Artykuły

Anarchia solą życia

- Jeśli aktor kontynuuje drogę wybrukowaną kanonami, prędzej czy później zacznie obumierać. Każdy wykorzystuje zdobytą wiedzę i doświadczenia, ale w pewnym momencie może się okazać, że jego sposób myślenia jest błędny. Trzeba być otwartym na zmiany - rozmowa z JANEM PESZKIEM.
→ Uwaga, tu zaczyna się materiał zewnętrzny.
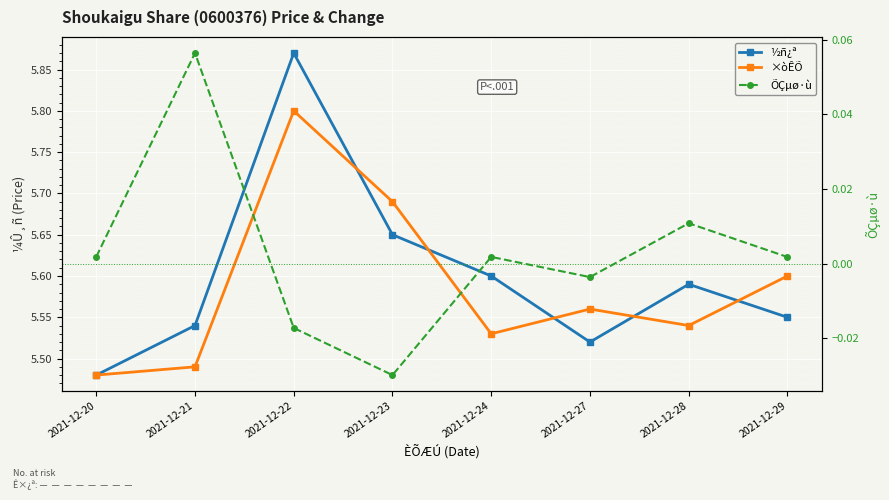

True or false: ½ñ¿ª has a value of 9.4 at 2021-12-23.

False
Aktor zasiadł w jury XXIX Konfrontacji Teatrów Młodzieżowych w Centrum Kultury Młodych, na które zjechało kilkanaście teatrów amatorskich z całej polski. Zaprezentował monodram "Scenariusz dla nieistniejącego, lecz możliwego aktora instrumentalnego" Bogusława Schaeffera. - Ten tekst jest moim manifestem twórczym - podkreśla.

***

Rozmowa z Janem Peszkiem

Dominika Kawczyńska: Anarchia jest sztuce potrzebna?
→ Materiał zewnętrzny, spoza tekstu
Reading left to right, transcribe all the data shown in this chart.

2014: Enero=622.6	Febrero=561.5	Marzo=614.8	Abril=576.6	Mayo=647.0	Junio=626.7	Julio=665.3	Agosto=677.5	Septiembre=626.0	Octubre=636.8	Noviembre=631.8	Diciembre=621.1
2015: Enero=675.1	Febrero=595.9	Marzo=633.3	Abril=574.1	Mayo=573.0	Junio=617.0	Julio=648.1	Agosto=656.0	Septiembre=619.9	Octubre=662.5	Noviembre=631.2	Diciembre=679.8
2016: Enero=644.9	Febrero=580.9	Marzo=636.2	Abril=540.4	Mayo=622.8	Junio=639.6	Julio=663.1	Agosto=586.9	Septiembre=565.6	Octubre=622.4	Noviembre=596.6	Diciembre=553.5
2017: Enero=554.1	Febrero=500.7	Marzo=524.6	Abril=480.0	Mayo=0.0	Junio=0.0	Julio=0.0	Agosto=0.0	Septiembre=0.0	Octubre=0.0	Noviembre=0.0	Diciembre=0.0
Jan Peszek: Bezwzględnie! Sztuka umiera, gdy nie walczy sama ze sobą, gdy siebie nie zjada. Anarchia ma wiele twarzy. Jest synonimem buntu. Jeśli aktor kontynuuje drogę wybrukowaną kanonami, prędzej czy później zacznie obumierać. Każdy wykorzystuje zdobytą wiedzę i doświadczenia, ale w pewnym momencie może się okazać, że jego sposób myślenia jest błędny. Trzeba być otwartym na zmiany. Pielęgnować dziecko w sobie, co nieustannie podkreślał Gombrowicz. Do któregoś roku życia wszyscy jesteśmy Matisse'ami, Picassami, robimy cudowne rzeczy, a potem nagle wkracza kultura ze swoimi zasadami i niszczy w nas artystów. Kiedy dziecko zaczyna się zachowywać jak należy, przestaje być wolne. Artysta powinien utrzymywać stan wolności. Nie chodzi o to, by 50-letnia kobieta fikała nogami i piskliwym głosem udawała Anię z Zielonego Wzgórza. To jest infantylizm. Trzeba być aktywnym i dążyć do zmian. I wreszcie - umieć zrobić to, co chce się powiedzieć. Dobry aktor posiłkuje się sprawnymi narzędziami. Posłusznym ciałem wyrażającym intencje i aparatem mowy, który nie tylko pozwala na wyartykułowanie słów, ale przede wszystkim jest przejawem myślenia. Aby móc posługiwać się tymi narzędziami, trzeba brać udział tylko w ekstremalnych sytuacjach. W latach 60. organizowaliśmy happeningi, na które publiczność żywo reagowała. Widzowie wiwatowali, gwizdali, ale też krzyczeli elegancko po francusku "gówno", pluli i trzaskali drzwiami. To było piękne! Teatr ich sprowokował.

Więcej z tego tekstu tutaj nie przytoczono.